▶ **ЗАДАНИЯ К ТЕКСТУ**:
[1] Определите, согласуется ли с текстом о монополии IT-платформ каждое утверждение: (а) Срничек считает, что значительная часть промышленности Германии, Японии и США уже зависит от IT-платформ; (б) Срничек возлагает надежды на энтузиастов, создающих снизу альтернативные платформы; (в) с чистыми интернет-сервисами проблем будет больше, чем с корпорациями, выкупающими «реальные» активы. На каждое ответьте «да» или «нет» и приведите точную цитату из текста, которая это решает.
[2] Продолжите текст о монополии IT-платформ сразу после его последнего предложения.

▶ **ИСХОДНЫЙ ТЕКСТ**:
•••

Важно, что контроль над торговлей, данными, серверами и т. д. позволяет IT-корпорациям постепенно захватывать и промышленность: платформенные решения для производства позволяют компаниям экономить и повышать производительность труда; необходимость реализации товара заставляет заводы вступать в отношения с торговыми площадками и пользоваться платформами, соединяющими поставщиков и покупателей. Срничек утверждает, что значительная часть промышленности Германии, Японии и США уже завязана на IT-платформы. Сама же суть платформы в том, что, когда она становится популярной (и потому уже безальтернативной) — её владелец может навязывать всем свои правила игры. Что и есть монополия.

Есть ли выход из этой ситуации? Срничек справедливо критикует надежды на организацию снизу альтернативных, «демократичных» платформ: никакие энтузиасты не выдержат прямой конкуренции с гигантскими корпорациями. Да и отказаться от привычных сервисов большинству людей будет сложно. Потому автор видит решение в давлении на корпорации через государство: и здесь уже необходима широкая низовая самоорганизация, ведь текущие элиты тесно связаны с банками и корпорациями. Значит, необходимо решить политическую проблему демократичного государственного управления, способного не «продаться» корпорациям, а действительно взять их под контроль в интересах большинства.

Либорио Проспери. Лобби Палаты Общин. 1886

С чистыми интернет-сервисами проблем будет меньше: в конечном итоге они являются лишь эксплуататорской надстройкой над мелкими компаниями, пользующимися сервисом, и их рядовыми работниками, предоставляющими фактические услуги. Если эти «реальные» уровни организуются и повернутся против IT-корпорации — последней придётся уступить. Сложнее, когда корпорация не только держит платформу-сервис, но и выкупает «реальные» активы, множит дочерние и фиктивные фирмы. Здесь ставку можно сделать только на рядовых работников, в любой схеме оказывающихся «крайними», а также активную позицию массы граждан, страдающей от монополии если не как рабочие, то как потребители. Потому, несмотря на новую форму капиталистического монополизма, мы приходим к классическим левым решениям: низовой организации и борьбе работников за свои права с перспективой прихода к политической власти.

•••

(Сохранённые записи данных)
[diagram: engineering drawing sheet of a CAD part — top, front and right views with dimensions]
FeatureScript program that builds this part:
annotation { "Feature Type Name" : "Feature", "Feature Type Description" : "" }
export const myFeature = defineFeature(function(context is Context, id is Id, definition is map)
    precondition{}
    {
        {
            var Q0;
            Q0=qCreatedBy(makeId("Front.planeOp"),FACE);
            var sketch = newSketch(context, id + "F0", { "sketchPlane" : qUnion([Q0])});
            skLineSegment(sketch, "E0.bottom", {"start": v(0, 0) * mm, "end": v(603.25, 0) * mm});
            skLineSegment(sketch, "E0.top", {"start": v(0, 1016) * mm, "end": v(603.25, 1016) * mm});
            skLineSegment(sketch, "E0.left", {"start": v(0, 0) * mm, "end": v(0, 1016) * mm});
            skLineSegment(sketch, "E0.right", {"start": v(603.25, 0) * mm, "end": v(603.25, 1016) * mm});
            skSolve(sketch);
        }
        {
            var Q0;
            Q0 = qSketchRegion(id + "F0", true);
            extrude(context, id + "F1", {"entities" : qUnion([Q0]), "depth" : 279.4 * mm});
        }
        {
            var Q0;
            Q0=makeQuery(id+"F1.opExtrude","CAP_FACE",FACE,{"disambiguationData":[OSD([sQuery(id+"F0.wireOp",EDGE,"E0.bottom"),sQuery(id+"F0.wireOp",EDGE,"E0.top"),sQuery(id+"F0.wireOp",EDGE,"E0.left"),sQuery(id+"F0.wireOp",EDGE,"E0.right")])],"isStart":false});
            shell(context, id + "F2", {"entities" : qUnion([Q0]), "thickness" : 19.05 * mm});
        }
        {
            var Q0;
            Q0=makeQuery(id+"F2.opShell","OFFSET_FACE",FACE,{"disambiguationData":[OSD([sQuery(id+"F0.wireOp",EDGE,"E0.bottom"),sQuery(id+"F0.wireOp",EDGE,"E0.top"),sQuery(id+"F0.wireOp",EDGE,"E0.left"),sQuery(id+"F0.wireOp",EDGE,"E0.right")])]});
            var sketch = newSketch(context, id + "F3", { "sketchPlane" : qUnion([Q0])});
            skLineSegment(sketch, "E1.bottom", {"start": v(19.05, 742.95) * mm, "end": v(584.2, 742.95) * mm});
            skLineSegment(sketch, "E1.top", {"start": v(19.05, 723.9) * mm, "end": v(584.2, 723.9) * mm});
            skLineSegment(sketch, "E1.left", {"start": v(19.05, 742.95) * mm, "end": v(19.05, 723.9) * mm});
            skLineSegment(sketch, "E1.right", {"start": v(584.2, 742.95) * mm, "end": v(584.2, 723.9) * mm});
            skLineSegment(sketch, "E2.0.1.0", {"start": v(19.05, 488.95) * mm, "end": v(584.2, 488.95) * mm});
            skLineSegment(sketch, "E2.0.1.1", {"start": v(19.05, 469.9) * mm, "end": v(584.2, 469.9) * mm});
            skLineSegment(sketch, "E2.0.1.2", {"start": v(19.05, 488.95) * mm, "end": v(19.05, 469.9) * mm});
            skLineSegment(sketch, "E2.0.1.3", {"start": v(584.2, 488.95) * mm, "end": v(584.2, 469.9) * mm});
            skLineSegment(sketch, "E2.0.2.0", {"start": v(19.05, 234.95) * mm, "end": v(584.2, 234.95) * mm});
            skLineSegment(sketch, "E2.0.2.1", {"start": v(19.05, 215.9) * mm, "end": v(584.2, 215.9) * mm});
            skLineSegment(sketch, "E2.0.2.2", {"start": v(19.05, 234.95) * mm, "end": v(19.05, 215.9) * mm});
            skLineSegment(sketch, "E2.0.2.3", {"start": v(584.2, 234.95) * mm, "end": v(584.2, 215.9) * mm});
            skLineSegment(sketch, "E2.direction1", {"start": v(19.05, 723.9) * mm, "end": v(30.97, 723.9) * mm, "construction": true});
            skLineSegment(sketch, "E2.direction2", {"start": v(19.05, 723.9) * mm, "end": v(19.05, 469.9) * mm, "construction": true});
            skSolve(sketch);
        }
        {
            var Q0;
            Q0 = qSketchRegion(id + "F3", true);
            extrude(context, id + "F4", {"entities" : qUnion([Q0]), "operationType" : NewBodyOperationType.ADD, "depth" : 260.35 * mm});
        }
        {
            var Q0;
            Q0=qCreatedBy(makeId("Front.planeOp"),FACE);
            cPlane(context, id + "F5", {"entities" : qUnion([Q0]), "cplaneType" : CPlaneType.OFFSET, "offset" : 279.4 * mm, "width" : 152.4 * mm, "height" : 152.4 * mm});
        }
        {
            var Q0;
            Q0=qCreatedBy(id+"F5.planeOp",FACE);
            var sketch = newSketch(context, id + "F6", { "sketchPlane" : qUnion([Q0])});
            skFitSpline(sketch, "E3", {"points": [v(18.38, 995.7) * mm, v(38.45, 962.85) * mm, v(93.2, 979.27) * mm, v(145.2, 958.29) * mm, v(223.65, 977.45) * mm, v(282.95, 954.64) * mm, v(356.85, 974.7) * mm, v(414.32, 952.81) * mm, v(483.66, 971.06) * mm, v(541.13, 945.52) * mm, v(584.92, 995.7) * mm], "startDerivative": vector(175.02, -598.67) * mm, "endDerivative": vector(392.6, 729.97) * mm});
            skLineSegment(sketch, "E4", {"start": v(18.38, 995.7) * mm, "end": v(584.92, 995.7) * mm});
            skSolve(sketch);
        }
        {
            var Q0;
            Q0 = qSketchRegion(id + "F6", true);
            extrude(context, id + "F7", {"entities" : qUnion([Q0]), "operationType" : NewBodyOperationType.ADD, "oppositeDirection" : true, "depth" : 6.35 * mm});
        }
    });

•••

▶ **ОТВЕТЫ**:
[1]
(а) Да: «Срничек утверждает, что значительная часть промышленности Германии, Японии и США уже завязана на IT-платформы».
(б) Нет: «никакие энтузиасты не выдержат прямой конкуренции с гигантскими корпорациями».
(в) Нет: «С чистыми интернет-сервисами проблем будет меньше».

[2]
Насколько всё это будет совместимо с капитализмом — большой вопрос: IT-гиганты действительно предоставляют удобные инструменты и конкурентные преимущества. Однако их стремление к наживе и монополии делает ситуацию нездоровой, извращённой, усиливает угнетение на всех уровнях. Парадоксально, но в конечном итоге Срничек констатирует стагнацию (и даже уменьшение) производительности труда, рост неквалифицированных рабочих мест, грубую эксплуатацию, остановку технологического прогресса. Сломать порочный круг чисто рыночными средствами нельзя; здесь нужна политическая воля, ориентирующаяся не на прибыль, а на общее благо и интересы развития, при участии широких масс.

Идеологи «постиндустриализма» утверждали, что новая экономика не нуждается в таком контроле со стороны общества и государства, как промышленность. Такой контроль ей якобы даже вреден. Срничек показывает, что эти утверждения несостоятельны. Вера в них (хотя, скорее, имел место холодный корыстный расчёт) завела мировую экономику слишком далеко. Россия же, пытавшаяся «нагнать» Запад, оказывается во вдвойне глупой ситуации. При всех разговорах о свободе для бизнеса и конкурентоспособности мы не должны недооценивать опасность собственных корпораций. Протесты таксистов и курьеров, махинации торговых сетей, цензура и слежка — лишь самая вершина айсберга. Успехи российских корпораций — не только повод для радости, но и повод для беспокойства. Это не значит, что высокие технологии не нужны; это значит, что государство и общество не должно упустить над ними контроль.